Ich habe zwischenzeitlich die Muße gefunden, die Ausarbeitung von Herrn Schön genau zu studieren. Man muss sagen, dass er sich da wirklich viel Arbeit gemacht hat. Was mir allerdings auffiel ist, dass er von einem
verzeichnungsfrei UND
randscharf abbildenden Fernglas ausgeht. Beides ist nicht miteinander gekoppelt, d.h. ein Fernglas kann randscharf aber verzeichnend abbilden (als Beispiel sei hier das Canon 10x42 IS genannt) oder auch verzeichnungsfrei und mit Randunschärfe (als Beispiel könnte man das Swarovski 8x25 CL Pocket oder auch das Kowa 6,5x32 BD II nennen, wobei die Randunschärfe bei letzterem ausgeprägter ist). Ein verzeichnungsfreies UND völlig randscharfes Fernglas ist mir nicht bekannt und existiert wohl auch nicht. Wenn dem so ist, dann basiert Herrn Schöns Hypothese des Zylindereffekts auf einer praxisfernen Annahme.
Die Randunschärfe der allermeisten Ferngläser basiert auf Bildfeldkrümmung. Herr Schön erwähnt in seiner Ausarbeitung die Bildfeldkrümmung zwar, hält sie aber für die Zwecke seiner Argumentation für vernachlässigbar. Dem kann zumindest ich nicht zustimmen. Wenn man mit einem Bildfeldkrümmung aufweisenden Fernglas auf einen weit entfernten Punkt fokussiert (idealerweise auf Unendlich) und dann unter Beibehaltung dieser Fokuseinstellung ausprobiert, in welcher Entfernung Gegenstände liegen, die am Bildfeldrand scharf abgebildet werden (man braucht dazu nur das Fernglas so zu schwenken, dass irgendwelche näher gelegenen Objekte am Bildfeldrand ins Bildfeld geraten), dann wird man feststellen, dass solche Gegenstände ERHEBLICH näher sind als die Gegenstände, die bei der gewählten Fokuseinstellung in der Mitte des Bildfeldes scharf abgebildet werden. Ich selbst habe da Unterschiede im Bereich von 20 bis 50 und mehr Metern festgestellt (der Unterschied zwischen Mitte und Rand wird umso größer je näher sich ein Objekt am Bildfeldrand befindet und je stärker die Bildfeldkrümmung des untersuchten Fernglases ist). Im Ergebnis bedeutet das, dass Ferngläser (nicht alle, aber doch viele) dem Betrachter keine Schärfe
ebene abliefern, sondern vielmehr eine Schärfehalbkugel, wobei wie gesagt der Unterschied der Objektdistanz, die bei ein und derselben Fokuseinstellung scharf wiedergegeben wird, im Bereich von Dutzenden von Metern liegt. Ein solches Verhalten kann man meines Erachtens nicht vernachlässigen.
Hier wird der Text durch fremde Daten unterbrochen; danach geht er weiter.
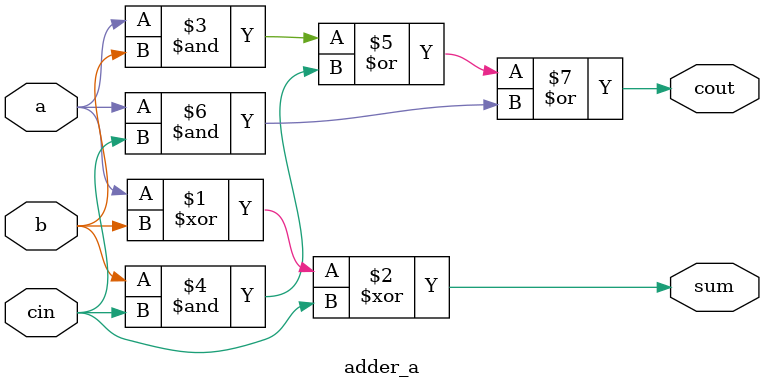
<source format=v>
module adder_a(input a, input b, input cin, output sum, output cout);
  assign sum = a ^ b ^ cin;
  assign cout = (a & b) | (b & cin) | (a & cin);
endmodule

</source>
Ob Herr Schön unter Berücksichtigung der von ihm getroffenen Annahmen recht damit hat, dass sich ein "Zylindereffekt" einstellt, vermag ich nicht abschließend zu beurteilen, meine allerdings, dass das von ihm gefundene Ergebnis selbst dann, wenn man dessen Richtigkeit unterstellt, nur für einen Spezialfall zutreffen kann, der die Gegebenheiten realer Ferngläser wie zuvor erläutert nur unzureichend berücksichtigt und deshalb keinen Anspruch auf Allgemeingültigkeit haben kann. Mit anderen Worten, selbst wenn im angenommenen Spezialfall der Zylindereffekt existieren sollte, so wird im realen Anwendungsfall aus diesem Zylindereffekt schon aufgrund der vorhandenen und im Regelfall eben nicht vernachlässigbaren Bildfeldkrümmung der Effekt werden, den viele Benutzer (auch ich, so ich ihn denn wahrnehme) zutreffender als "Globuseffekt" bezeichnen, weil vor dem eigenen Auge beim Schwenken des Fernglases eben kein Zylinder abrollt, sondern eine (Halb)Kugel.
Abschließend darf ich allen Mitforenten noch ein frohes neues Jahr in Gesundheit und Zufriedenheit wünschen.